Ci sono alcuni indizi però che permettono di riconoscere un padre pancino anche prima che lo diventi. Se con il tempo i papà sono diventati molto più presenti e bravi anche nei giochi, quelli di oggi hanno fatto un passo ancora più avanti: si lanciano in attività a cui le madri rinunciano volentieri come i corsi di acquaticità per neonati, che affrontano come un corso di triathlon.

Questi ‘nuovi padri’ rischiano però il fanatismo: per tutta la gravidanza sono loro a postare su Facebook foto e video delle ecografie e quando camminano sembrano addirittura assumere la posizione della donna in gravidanza. Il travaglio diventa il punto più interessante: quando lo raccontano lo fanno con lo stesso entusiamo che mettono quando ripetono la cronaca della finale di Champions. Anche quando vanno a comprare il latte artificiale si sentono come veri e propri sommelier alle prese con il vino migliore da portare in tavola.
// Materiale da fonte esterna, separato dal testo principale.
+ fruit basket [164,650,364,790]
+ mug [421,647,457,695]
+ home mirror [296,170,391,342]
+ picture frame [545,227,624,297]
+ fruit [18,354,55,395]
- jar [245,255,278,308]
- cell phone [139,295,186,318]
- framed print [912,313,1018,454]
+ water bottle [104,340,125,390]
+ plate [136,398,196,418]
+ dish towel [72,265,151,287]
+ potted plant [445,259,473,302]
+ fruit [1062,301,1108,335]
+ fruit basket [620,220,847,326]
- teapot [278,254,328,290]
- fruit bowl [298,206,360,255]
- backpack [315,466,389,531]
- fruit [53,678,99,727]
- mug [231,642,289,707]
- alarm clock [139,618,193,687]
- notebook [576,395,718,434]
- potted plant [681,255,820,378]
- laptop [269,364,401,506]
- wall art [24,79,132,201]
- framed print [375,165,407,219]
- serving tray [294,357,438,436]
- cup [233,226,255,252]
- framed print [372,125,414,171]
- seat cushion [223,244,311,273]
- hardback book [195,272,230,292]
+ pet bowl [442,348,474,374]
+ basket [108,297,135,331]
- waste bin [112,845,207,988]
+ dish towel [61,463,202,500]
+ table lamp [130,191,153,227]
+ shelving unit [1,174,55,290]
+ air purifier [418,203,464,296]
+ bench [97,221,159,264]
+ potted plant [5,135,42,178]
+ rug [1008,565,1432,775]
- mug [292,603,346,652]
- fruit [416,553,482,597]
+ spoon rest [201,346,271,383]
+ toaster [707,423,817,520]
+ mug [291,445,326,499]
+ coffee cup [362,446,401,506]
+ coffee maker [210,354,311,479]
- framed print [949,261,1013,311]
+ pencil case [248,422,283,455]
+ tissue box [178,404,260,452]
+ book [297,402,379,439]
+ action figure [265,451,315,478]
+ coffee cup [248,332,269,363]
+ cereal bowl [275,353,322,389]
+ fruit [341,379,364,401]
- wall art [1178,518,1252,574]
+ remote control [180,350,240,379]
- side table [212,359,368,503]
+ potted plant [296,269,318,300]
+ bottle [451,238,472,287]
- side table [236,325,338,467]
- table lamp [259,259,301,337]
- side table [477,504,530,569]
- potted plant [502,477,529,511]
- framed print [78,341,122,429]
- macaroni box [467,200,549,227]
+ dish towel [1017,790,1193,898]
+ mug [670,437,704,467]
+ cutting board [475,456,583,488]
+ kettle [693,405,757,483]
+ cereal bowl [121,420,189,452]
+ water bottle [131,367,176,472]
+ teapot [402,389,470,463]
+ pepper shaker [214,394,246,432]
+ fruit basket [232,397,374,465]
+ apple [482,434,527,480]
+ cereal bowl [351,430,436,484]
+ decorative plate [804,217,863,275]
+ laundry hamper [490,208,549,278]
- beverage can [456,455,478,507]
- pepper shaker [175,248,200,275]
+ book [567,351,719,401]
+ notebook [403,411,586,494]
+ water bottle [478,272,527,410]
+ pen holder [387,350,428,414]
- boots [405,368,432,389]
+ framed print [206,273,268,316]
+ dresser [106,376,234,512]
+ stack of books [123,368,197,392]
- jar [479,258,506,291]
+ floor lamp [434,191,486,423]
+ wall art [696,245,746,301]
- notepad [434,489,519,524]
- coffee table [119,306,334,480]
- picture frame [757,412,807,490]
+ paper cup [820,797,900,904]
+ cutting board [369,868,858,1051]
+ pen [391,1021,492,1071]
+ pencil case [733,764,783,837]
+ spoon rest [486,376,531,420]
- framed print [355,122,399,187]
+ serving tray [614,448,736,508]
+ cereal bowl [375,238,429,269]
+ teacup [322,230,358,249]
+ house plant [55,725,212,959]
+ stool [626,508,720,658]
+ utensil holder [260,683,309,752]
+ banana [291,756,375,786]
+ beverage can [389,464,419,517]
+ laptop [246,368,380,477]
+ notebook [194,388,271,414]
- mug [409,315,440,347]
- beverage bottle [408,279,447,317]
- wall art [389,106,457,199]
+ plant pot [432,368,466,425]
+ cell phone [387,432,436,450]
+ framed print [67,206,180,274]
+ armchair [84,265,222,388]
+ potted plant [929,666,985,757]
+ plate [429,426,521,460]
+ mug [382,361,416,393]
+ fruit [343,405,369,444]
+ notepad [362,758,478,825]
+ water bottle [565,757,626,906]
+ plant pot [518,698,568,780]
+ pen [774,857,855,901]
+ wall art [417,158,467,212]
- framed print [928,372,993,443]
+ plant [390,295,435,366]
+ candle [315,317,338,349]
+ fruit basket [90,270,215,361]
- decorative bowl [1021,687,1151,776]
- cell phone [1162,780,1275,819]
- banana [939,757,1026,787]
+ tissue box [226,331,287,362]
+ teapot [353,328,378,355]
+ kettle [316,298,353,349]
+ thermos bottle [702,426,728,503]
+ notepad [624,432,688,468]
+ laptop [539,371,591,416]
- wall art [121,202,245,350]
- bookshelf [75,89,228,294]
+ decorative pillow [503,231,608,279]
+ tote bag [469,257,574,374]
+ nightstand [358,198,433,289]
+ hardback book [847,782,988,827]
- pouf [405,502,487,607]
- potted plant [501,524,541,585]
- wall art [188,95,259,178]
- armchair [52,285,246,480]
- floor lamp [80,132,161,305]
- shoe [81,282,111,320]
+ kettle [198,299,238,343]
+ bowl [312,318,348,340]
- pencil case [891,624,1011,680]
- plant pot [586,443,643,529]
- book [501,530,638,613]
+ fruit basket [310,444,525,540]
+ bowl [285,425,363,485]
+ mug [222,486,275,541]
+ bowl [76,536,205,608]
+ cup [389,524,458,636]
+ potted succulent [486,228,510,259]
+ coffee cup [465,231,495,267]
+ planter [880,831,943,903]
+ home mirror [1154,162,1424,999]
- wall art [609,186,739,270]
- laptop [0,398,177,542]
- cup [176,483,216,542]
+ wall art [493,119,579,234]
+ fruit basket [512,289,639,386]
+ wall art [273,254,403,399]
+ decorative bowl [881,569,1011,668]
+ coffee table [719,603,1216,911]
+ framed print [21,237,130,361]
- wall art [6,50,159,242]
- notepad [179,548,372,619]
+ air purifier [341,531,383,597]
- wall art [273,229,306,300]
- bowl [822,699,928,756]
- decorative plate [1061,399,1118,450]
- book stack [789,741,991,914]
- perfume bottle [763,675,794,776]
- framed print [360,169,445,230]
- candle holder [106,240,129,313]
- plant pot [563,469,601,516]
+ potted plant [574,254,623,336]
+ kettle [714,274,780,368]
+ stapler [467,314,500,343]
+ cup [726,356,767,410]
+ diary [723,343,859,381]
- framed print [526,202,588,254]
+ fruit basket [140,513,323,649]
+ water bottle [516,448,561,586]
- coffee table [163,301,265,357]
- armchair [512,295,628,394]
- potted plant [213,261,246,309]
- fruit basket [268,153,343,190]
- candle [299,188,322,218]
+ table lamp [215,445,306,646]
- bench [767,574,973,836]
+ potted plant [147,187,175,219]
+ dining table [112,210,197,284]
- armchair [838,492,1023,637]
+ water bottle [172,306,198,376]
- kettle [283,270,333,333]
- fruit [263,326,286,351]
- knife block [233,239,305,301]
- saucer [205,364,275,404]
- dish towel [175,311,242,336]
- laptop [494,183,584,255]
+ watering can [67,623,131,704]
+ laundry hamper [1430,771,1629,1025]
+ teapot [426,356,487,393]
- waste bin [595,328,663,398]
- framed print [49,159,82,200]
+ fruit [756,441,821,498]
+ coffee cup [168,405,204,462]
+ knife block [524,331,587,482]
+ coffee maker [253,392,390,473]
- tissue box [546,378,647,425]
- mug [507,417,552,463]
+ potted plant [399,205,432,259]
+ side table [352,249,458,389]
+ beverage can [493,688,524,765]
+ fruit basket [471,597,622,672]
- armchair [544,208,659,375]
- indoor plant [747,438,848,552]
La nascita di questo fenomeno ha sicuramente cause culturali come l’ingentilimento del maschio che ha smesso di considerare alcuni privilegi solo materni, cause sociali poiché i papà sempre più spesso hanno lavori flessibili e possono stare a casa con i figli e per ultimo anche cause social, per mostrare o seguire con orgoglio chi mette in primo piano anche suo figlio.

Un altro tratto distintivo dei papà pancini è l’età. Di solito ci riferiamo a ultraquarantenni che ormai hanno chiuso con l’essere dei rubacuori e vogliono mostrare al mondo quanto valgono come padri. Questo molte volte causa un po’ di apprensione nelle madri poiché se è vero che si cercano sempre di più padri presenti e paritari, il rischio è che diventino indottrinati e anche un po’ esagerati.

Il confine fra un padre partecipe e un padre pancino è infatti sottilissimo ma riconoscibile a partire da come comunica che avrà un bambino con la sua compagna: “Aspettiamo un figlio” o “Siamo incinti”.